The Atlantic reports on TechAmerica - an advocacy group that promotes the interests of the US tech industry - and its efforts to convince governmental agencies to incorporate data into the public policy process.
It issued a report titled: Demystifying Big Data: A Practical Guide to Transforming the Business of Government as part of the initiative.
In a related story, the magazine discusses the difficulty of amasing the data necessary to prevent shootings like those we've seen recently:
Big data might have stopped the massacres in Newtown, Aurora, and Oak Creek. But it didn't, because there is no national database of gun owners, and no national record-keeping of firearm and ammunition purchases. Most states don't even require a license to buy or keep a gun.
That's a tragedy, because combining simple math and the power of crowds could give us the tools we need to red flag potential killers even without new restrictions on the guns anyone can buy.

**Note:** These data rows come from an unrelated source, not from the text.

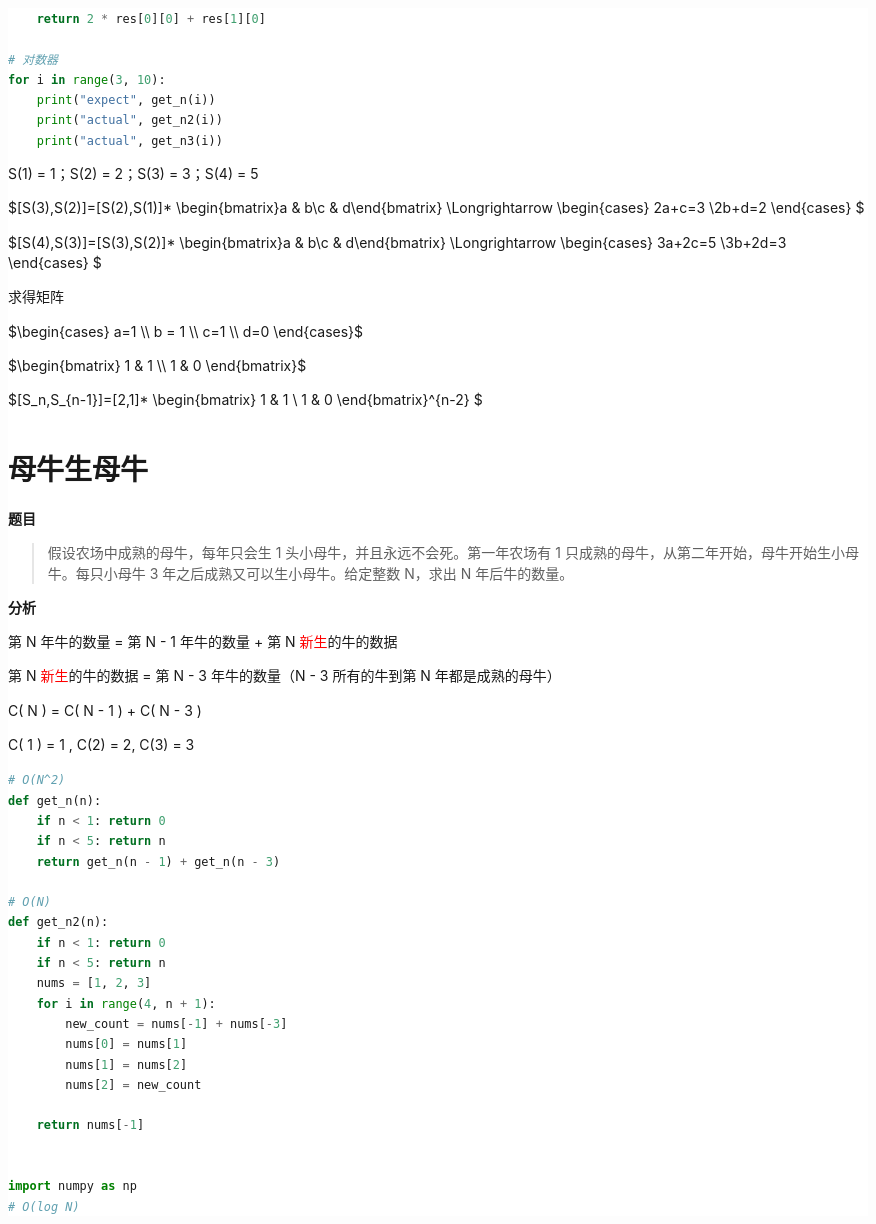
 ```python
    return 2 * res[0][0] + res[1][0]

# 对数器  
for i in range(3, 10):
    print("expect", get_n(i))
    print("actual", get_n2(i))
    print("actual", get_n3(i))
```

S(1) = 1；S(2) = 2；S(3) = 3；S(4) = 5

$[S(3),S(2)]=[S(2),S(1)]* \begin{bmatrix}a & b\\c & d\end{bmatrix} \Longrightarrow \begin{cases} 2a+c=3 \\2b+d=2 \end{cases} $

$[S(4),S(3)]=[S(3),S(2)]* \begin{bmatrix}a & b\\c & d\end{bmatrix} \Longrightarrow \begin{cases} 3a+2c=5 \\3b+2d=3 \end{cases} $

求得矩阵

$\begin{cases} a=1 \\ b = 1 \\ c=1 \\ d=0 \end{cases}$



$\begin{bmatrix}  1 & 1 \\ 1 & 0 \end{bmatrix}$



$[S_n,S_{n-1}]=[2,1]* \begin{bmatrix}  1 & 1 \\ 1 & 0 \end{bmatrix}^{n-2} $



# 母牛生母牛

**题目** 

> 假设农场中成熟的母牛，每年只会生 1 头小母牛，并且永远不会死。第一年农场有 1 只成熟的母牛，从第二年开始，母牛开始生小母牛。每只小母牛 3 年之后成熟又可以生小母牛。给定整数 N，求出 N 年后牛的数量。

**分析**

第 N 年牛的数量 = 第 N - 1 年牛的数量 + 第 N <font color=red>新生</font>的牛的数据

第 N <font color=red>新生</font>的牛的数据 = 第 N - 3 年牛的数量（N - 3 所有的牛到第 N 年都是成熟的母牛）

C( N ) = C( N - 1 ) + C(  N - 3 )

C( 1 ) = 1 , C(2) = 2, C(3) = 3

```python
# O(N^2)
def get_n(n):
    if n < 1: return 0
    if n < 5: return n
    return get_n(n - 1) + get_n(n - 3)

# O(N)
def get_n2(n):
    if n < 1: return 0
    if n < 5: return n
    nums = [1, 2, 3]
    for i in range(4, n + 1):
        new_count = nums[-1] + nums[-3]
        nums[0] = nums[1]
        nums[1] = nums[2]
        nums[2] = new_count

    return nums[-1]


import numpy as np
# O(log N)
```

Privacy advocates may hate the idea, but an open national database of ammunition and gun purchases may be what America needs if we're ever going to get our mass shooting problem under control.
Just look at the gun-acquiring backgrounds of some of our more recent mass killers to see what I mean. James Holmes, the Aurora shooting suspect, went to three different locations spread out over 30 miles to legally buy his four weapons. All three were reputable outdoors retail chain stores. He then went online, and bought thousands of rounds of ammunition along with assault gear. UPS delivered around 90 packages to Holmes at his medical campus in that short period. It doesn't take a PhD in statistics to see that a quick, massive buildup of arms like this by a private individual -- especially one, like Holmes, who was known in his community for having growing mental health issues -- should raise a red flag.
The phrase "big data" sounds big brotherish. I can see civil liberties groups pointing that out.